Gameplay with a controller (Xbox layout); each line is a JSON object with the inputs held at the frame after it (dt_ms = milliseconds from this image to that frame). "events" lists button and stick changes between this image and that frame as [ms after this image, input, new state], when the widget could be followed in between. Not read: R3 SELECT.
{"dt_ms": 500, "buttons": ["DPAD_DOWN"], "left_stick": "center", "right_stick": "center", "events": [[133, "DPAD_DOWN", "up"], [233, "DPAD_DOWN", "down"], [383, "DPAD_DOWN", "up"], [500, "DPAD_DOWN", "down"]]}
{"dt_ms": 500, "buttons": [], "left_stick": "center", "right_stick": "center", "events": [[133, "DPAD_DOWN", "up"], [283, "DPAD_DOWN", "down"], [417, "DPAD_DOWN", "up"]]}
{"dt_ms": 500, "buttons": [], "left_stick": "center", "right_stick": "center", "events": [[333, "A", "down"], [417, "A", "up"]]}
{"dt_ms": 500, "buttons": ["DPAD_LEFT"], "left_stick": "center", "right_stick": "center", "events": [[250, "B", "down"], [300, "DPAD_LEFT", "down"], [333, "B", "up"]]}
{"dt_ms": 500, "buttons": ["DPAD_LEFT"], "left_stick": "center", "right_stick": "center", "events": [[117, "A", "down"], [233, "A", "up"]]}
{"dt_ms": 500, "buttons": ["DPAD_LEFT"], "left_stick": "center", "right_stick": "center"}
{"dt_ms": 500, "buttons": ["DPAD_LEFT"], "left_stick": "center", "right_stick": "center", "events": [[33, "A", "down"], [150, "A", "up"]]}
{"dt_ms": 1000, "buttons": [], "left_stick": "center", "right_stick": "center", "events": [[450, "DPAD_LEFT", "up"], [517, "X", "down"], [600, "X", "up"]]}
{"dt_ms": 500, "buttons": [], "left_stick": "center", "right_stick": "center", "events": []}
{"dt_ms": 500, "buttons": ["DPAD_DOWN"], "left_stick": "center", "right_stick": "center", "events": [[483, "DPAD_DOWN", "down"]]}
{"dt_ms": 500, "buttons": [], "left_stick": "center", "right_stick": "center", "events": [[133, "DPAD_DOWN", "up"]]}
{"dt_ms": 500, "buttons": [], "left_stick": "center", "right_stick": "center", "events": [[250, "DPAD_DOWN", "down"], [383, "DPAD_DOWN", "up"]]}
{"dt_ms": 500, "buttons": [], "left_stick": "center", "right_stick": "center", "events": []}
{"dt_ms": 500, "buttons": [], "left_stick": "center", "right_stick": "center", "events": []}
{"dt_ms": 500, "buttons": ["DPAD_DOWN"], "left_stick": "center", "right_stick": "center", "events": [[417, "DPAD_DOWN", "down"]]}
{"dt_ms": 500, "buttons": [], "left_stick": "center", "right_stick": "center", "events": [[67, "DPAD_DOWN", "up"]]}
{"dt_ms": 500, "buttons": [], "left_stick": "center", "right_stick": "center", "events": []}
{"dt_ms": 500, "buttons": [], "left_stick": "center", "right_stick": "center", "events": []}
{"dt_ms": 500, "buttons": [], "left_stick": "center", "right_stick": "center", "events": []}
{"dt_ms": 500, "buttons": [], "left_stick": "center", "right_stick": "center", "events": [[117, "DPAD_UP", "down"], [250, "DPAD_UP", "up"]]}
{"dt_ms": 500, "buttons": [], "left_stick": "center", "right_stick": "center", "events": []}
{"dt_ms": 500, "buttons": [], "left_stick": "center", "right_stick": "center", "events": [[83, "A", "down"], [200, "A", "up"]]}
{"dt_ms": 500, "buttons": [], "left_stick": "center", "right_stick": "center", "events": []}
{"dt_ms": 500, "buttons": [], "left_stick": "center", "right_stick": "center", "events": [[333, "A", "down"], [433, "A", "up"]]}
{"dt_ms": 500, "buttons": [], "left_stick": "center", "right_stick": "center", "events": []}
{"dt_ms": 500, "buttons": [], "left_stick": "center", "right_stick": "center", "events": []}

....

#### [WORK ITEM]
Reproduce every line above, keeping each word exactly as it appears.

#### [EXERCISE OUTPUT]
Gameplay with a controller (Xbox layout); each line is a JSON object with the inputs held at the frame after it (dt_ms = milliseconds from this image to that frame). "events" lists button and stick changes between this image and that frame as [ms after this image, input, new state], when the widget could be followed in between. Not read: R3 SELECT.
{"dt_ms": 500, "buttons": ["DPAD_DOWN"], "left_stick": "center", "right_stick": "center", "events": [[133, "DPAD_DOWN", "up"], [233, "DPAD_DOWN", "down"], [383, "DPAD_DOWN", "up"], [500, "DPAD_DOWN", "down"]]}
{"dt_ms": 500, "buttons": [], "left_stick": "center", "right_stick": "center", "events": [[133, "DPAD_DOWN", "up"], [283, "DPAD_DOWN", "down"], [417, "DPAD_DOWN", "up"]]}
{"dt_ms": 500, "buttons": [], "left_stick": "center", "right_stick": "center", "events": [[333, "A", "down"], [417, "A", "up"]]}
{"dt_ms": 500, "buttons": ["DPAD_LEFT"], "left_stick": "center", "right_stick": "center", "events": [[250, "B", "down"], [300, "DPAD_LEFT", "down"], [333, "B", "up"]]}
{"dt_ms": 500, "buttons": ["DPAD_LEFT"], "left_stick": "center", "right_stick": "center", "events": [[117, "A", "down"], [233, "A", "up"]]}
{"dt_ms": 500, "buttons": ["DPAD_LEFT"], "left_stick": "center", "right_stick": "center"}
{"dt_ms": 500, "buttons": ["DPAD_LEFT"], "left_stick": "center", "right_stick": "center", "events": [[33, "A", "down"], [150, "A", "up"]]}
{"dt_ms": 1000, "buttons": [], "left_stick": "center", "right_stick": "center", "events": [[450, "DPAD_LEFT", "up"], [517, "X", "down"], [600, "X", "up"]]}
{"dt_ms": 500, "buttons": [], "left_stick": "center", "right_stick": "center", "events": []}
{"dt_ms": 500, "buttons": ["DPAD_DOWN"], "left_stick": "center", "right_stick": "center", "events": [[483, "DPAD_DOWN", "down"]]}
{"dt_ms": 500, "buttons": [], "left_stick": "center", "right_stick": "center", "events": [[133, "DPAD_DOWN", "up"]]}
{"dt_ms": 500, "buttons": [], "left_stick": "center", "right_stick": "center", "events": [[250, "DPAD_DOWN", "down"], [383, "DPAD_DOWN", "up"]]}
{"dt_ms": 500, "buttons": [], "left_stick": "center", "right_stick": "center", "events": []}
{"dt_ms": 500, "buttons": [], "left_stick": "center", "right_stick": "center", "events": []}
{"dt_ms": 500, "buttons": ["DPAD_DOWN"], "left_stick": "center", "right_stick": "center", "events": [[417, "DPAD_DOWN", "down"]]}
{"dt_ms": 500, "buttons": [], "left_stick": "center", "right_stick": "center", "events": [[67, "DPAD_DOWN", "up"]]}
{"dt_ms": 500, "buttons": [], "left_stick": "center", "right_stick": "center", "events": []}
{"dt_ms": 500, "buttons": [], "left_stick": "center", "right_stick": "center", "events": []}
{"dt_ms": 500, "buttons": [], "left_stick": "center", "right_stick": "center", "events": []}
{"dt_ms": 500, "buttons": [], "left_stick": "center", "right_stick": "center", "events": [[117, "DPAD_UP", "down"], [250, "DPAD_UP", "up"]]}
{"dt_ms": 500, "buttons": [], "left_stick": "center", "right_stick": "center", "events": []}
{"dt_ms": 500, "buttons": [], "left_stick": "center", "right_stick": "center", "events": [[83, "A", "down"], [200, "A", "up"]]}
{"dt_ms": 500, "buttons": [], "left_stick": "center", "right_stick": "center", "events": []}
{"dt_ms": 500, "buttons": [], "left_stick": "center", "right_stick": "center", "events": [[333, "A", "down"], [433, "A", "up"]]}
{"dt_ms": 500, "buttons": [], "left_stick": "center", "right_stick": "center", "events": []}
{"dt_ms": 500, "buttons": [], "left_stick": "center", "right_stick": "center", "events": []}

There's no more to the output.